Working data |
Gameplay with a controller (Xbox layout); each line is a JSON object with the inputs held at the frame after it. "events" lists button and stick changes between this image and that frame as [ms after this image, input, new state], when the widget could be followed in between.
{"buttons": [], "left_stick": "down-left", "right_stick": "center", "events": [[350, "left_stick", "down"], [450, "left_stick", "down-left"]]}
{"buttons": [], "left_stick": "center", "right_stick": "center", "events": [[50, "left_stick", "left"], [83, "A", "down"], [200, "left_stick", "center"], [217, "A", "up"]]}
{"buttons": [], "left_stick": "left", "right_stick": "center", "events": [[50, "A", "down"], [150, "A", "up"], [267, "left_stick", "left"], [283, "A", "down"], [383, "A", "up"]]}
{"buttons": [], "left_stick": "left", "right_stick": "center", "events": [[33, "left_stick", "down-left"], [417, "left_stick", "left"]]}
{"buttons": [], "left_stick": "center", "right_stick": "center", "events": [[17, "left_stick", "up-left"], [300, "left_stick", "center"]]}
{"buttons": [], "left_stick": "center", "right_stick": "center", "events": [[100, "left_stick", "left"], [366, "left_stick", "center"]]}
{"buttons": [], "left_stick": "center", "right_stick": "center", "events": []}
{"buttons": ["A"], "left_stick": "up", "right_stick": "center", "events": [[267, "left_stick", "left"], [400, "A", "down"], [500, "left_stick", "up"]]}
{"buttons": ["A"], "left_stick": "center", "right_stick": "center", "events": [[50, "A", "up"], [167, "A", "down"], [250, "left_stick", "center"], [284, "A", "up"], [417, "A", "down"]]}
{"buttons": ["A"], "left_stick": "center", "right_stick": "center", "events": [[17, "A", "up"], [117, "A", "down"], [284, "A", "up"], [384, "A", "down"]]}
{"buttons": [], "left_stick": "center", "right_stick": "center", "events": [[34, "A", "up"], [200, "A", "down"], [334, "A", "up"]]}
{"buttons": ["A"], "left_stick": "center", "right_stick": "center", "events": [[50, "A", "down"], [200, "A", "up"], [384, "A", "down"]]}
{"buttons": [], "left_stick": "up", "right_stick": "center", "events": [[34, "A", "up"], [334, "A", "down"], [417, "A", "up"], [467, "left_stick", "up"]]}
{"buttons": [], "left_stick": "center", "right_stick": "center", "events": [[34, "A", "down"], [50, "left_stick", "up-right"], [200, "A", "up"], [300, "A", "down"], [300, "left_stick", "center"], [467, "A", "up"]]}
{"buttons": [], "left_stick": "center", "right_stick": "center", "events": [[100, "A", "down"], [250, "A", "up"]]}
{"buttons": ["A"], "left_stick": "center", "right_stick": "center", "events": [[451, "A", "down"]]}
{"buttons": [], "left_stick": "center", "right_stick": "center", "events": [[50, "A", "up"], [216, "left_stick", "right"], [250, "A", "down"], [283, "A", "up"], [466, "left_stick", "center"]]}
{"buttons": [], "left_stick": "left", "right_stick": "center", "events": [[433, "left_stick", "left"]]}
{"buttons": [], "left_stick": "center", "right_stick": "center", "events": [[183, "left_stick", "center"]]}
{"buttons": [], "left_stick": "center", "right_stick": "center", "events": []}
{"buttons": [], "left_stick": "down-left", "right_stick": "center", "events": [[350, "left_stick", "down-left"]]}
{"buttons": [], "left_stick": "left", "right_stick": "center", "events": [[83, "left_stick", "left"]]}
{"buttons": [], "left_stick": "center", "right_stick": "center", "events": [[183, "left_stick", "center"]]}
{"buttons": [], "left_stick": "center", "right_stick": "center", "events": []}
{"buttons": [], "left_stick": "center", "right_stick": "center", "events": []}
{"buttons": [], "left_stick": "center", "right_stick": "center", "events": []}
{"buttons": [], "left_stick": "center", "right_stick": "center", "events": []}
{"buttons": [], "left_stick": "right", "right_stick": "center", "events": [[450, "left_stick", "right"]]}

Instructions for the task | Each line of the data above must be restated word for word.

Result below |
Gameplay with a controller (Xbox layout); each line is a JSON object with the inputs held at the frame after it. "events" lists button and stick changes between this image and that frame as [ms after this image, input, new state], when the widget could be followed in between.
{"buttons": [], "left_stick": "down-left", "right_stick": "center", "events": [[350, "left_stick", "down"], [450, "left_stick", "down-left"]]}
{"buttons": [], "left_stick": "center", "right_stick": "center", "events": [[50, "left_stick", "left"], [83, "A", "down"], [200, "left_stick", "center"], [217, "A", "up"]]}
{"buttons": [], "left_stick": "left", "right_stick": "center", "events": [[50, "A", "down"], [150, "A", "up"], [267, "left_stick", "left"], [283, "A", "down"], [383, "A", "up"]]}
{"buttons": [], "left_stick": "left", "right_stick": "center", "events": [[33, "left_stick", "down-left"], [417, "left_stick", "left"]]}
{"buttons": [], "left_stick": "center", "right_stick": "center", "events": [[17, "left_stick", "up-left"], [300, "left_stick", "center"]]}
{"buttons": [], "left_stick": "center", "right_stick": "center", "events": [[100, "left_stick", "left"], [366, "left_stick", "center"]]}
{"buttons": [], "left_stick": "center", "right_stick": "center", "events": []}
{"buttons": ["A"], "left_stick": "up", "right_stick": "center", "events": [[267, "left_stick", "left"], [400, "A", "down"], [500, "left_stick", "up"]]}
{"buttons": ["A"], "left_stick": "center", "right_stick": "center", "events": [[50, "A", "up"], [167, "A", "down"], [250, "left_stick", "center"], [284, "A", "up"], [417, "A", "down"]]}
{"buttons": ["A"], "left_stick": "center", "right_stick": "center", "events": [[17, "A", "up"], [117, "A", "down"], [284, "A", "up"], [384, "A", "down"]]}
{"buttons": [], "left_stick": "center", "right_stick": "center", "events": [[34, "A", "up"], [200, "A", "down"], [334, "A", "up"]]}
{"buttons": ["A"], "left_stick": "center", "right_stick": "center", "events": [[50, "A", "down"], [200, "A", "up"], [384, "A", "down"]]}
{"buttons": [], "left_stick": "up", "right_stick": "center", "events": [[34, "A", "up"], [334, "A", "down"], [417, "A", "up"], [467, "left_stick", "up"]]}
{"buttons": [], "left_stick": "center", "right_stick": "center", "events": [[34, "A", "down"], [50, "left_stick", "up-right"], [200, "A", "up"], [300, "A", "down"], [300, "left_stick", "center"], [467, "A", "up"]]}
{"buttons": [], "left_stick": "center", "right_stick": "center", "events": [[100, "A", "down"], [250, "A", "up"]]}
{"buttons": ["A"], "left_stick": "center", "right_stick": "center", "events": [[451, "A", "down"]]}
{"buttons": [], "left_stick": "center", "right_stick": "center", "events": [[50, "A", "up"], [216, "left_stick", "right"], [250, "A", "down"], [283, "A", "up"], [466, "left_stick", "center"]]}
{"buttons": [], "left_stick": "left", "right_stick": "center", "events": [[433, "left_stick", "left"]]}
{"buttons": [], "left_stick": "center", "right_stick": "center", "events": [[183, "left_stick", "center"]]}
{"buttons": [], "left_stick": "center", "right_stick": "center", "events": []}
{"buttons": [], "left_stick": "down-left", "right_stick": "center", "events": [[350, "left_stick", "down-left"]]}
{"buttons": [], "left_stick": "left", "right_stick": "center", "events": [[83, "left_stick", "left"]]}
{"buttons": [], "left_stick": "center", "right_stick": "center", "events": [[183, "left_stick", "center"]]}
{"buttons": [], "left_stick": "center", "right_stick": "center", "events": []}
{"buttons": [], "left_stick": "center", "right_stick": "center", "events": []}
{"buttons": [], "left_stick": "center", "right_stick": "center", "events": []}
{"buttons": [], "left_stick": "center", "right_stick": "center", "events": []}
{"buttons": [], "left_stick": "right", "right_stick": "center", "events": [[450, "left_stick", "right"]]}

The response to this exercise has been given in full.